Bengals defensive coordinator Leslie Frazier mixed and matched five safeties with the first group as the secondary held Harrington to 13 yards passing in the first quarter. He threw a 53-yard beauty down the middle of the field to rookie receiver Charles Rogers, but Rogers dropped it with the help of some tight coverage by Hardy underneath and free safety Kevin Kaesviharn over the top.

"When a team lines up on you and goes for it on fourth down, even in preseason, I consider that a slap in the face to the defense," Hardy said. "If you're a competitor, that has to get the blood flowing. You've got to bow up and get it done."

The running game still tried to find its rhythm behind the first line and it conjured up memories of last season, when the Bengals finished next-to-last in the AFC in touchdown percentage in the red zone. One of the reasons they got there was Kitna made a great move on a 14-yard scramble, freezing linebacker Barrett Green. They also got their longest run of the preseason, a 21-yard slash from running back Brandon Bennett that he almost broke for a touchdown if it hadn't been for a desperation arm tackle.
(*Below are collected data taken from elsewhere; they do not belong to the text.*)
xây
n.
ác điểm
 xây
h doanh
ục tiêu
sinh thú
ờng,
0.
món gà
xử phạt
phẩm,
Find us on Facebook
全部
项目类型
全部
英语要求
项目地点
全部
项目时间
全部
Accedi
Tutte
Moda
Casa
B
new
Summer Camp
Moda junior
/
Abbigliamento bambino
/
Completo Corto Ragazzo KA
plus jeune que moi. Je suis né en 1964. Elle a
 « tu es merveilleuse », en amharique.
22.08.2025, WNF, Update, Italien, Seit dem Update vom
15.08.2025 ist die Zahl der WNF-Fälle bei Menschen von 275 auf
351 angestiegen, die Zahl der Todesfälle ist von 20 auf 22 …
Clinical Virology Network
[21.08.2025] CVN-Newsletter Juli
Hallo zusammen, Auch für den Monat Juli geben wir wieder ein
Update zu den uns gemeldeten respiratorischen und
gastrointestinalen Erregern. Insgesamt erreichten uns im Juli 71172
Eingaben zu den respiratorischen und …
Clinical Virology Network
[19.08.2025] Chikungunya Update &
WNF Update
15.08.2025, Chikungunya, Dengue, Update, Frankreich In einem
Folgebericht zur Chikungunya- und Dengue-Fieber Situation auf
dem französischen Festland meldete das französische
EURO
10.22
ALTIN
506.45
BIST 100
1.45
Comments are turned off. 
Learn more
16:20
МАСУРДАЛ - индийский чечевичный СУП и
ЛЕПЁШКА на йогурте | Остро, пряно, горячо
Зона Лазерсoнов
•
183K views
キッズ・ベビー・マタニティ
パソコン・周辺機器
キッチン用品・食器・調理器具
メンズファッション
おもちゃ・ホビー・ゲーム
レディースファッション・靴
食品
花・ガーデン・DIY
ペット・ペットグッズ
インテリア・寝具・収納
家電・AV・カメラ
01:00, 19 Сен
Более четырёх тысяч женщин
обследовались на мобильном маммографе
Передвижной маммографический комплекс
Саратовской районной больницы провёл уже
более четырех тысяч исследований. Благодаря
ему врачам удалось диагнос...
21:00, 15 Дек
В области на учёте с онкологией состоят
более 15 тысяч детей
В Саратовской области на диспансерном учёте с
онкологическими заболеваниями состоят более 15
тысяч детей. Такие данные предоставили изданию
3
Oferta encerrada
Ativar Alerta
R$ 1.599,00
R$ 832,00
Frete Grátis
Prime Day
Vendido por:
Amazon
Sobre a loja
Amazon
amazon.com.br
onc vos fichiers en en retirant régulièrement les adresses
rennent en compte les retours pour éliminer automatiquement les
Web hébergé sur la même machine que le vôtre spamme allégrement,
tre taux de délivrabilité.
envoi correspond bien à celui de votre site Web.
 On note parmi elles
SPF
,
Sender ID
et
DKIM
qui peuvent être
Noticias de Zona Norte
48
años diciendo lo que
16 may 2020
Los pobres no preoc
But rookie running back Ray Jackson paused in the hole on one third-down play, and he couldn't convert on a third-and-four draw play down on the goal line. Yet Jackson had another good night in his bid to make the roster in a game Corey Dillon carried two times for four yards.

Kitna almost hooked up with a rookie making his NFL debut, wide receiver Kelley Washington, for a touchdown, but as Washington leaped for it in the end zone, cornerback Andre Goodman knocked the ball away at the last instant.

"I think we did what we set out to do, which was to show improvement from last week," Kitna said. "We still had some bad mistakes, things you shouldn't be seeing from veteran guys who have been in this offense for three years. We've got to get better in the red zone."

The defense picked up where it left off in the preseason opener with the one major change that had been reported during the week as Ross started in place of Steve Foley at left outside linebacker. After holding the Jets to 155 yards last Sunday, the Lions had just one touchdown drive. Artrell Hawkins started in place of left cornerback Jeff Burris (foot), and was named the defensive captain for the game, along with tight end Reggie Kelly for the offense and long snapper Brad St. Louis for special teams.

With Peter Warrick attending his grandfather's funeral in Florida, Houshmandzadeh didn't disappoint in his first action of the preseason. He took John Jett's low punt and scorched rookie linebacker Boss Bailey on an inside juke that led to his 39-yard return. Besides the touchdown, he had four catches for 51 yards. With Warrick and Ron Dugans (Achilles) out, Houshmandzadeh and Farmer (he got the start in place of Warrick and had two catches for 44 yards) got plenty of work.

Victor Leyva also saw time with the first unit at right guard in place of Matt O'Dwyer. He also played on Palmer's line that included center Thatcher Szalay, right tackle Scott Kooistra, left guard Rich Braham, and left tackle Scott Rehberg.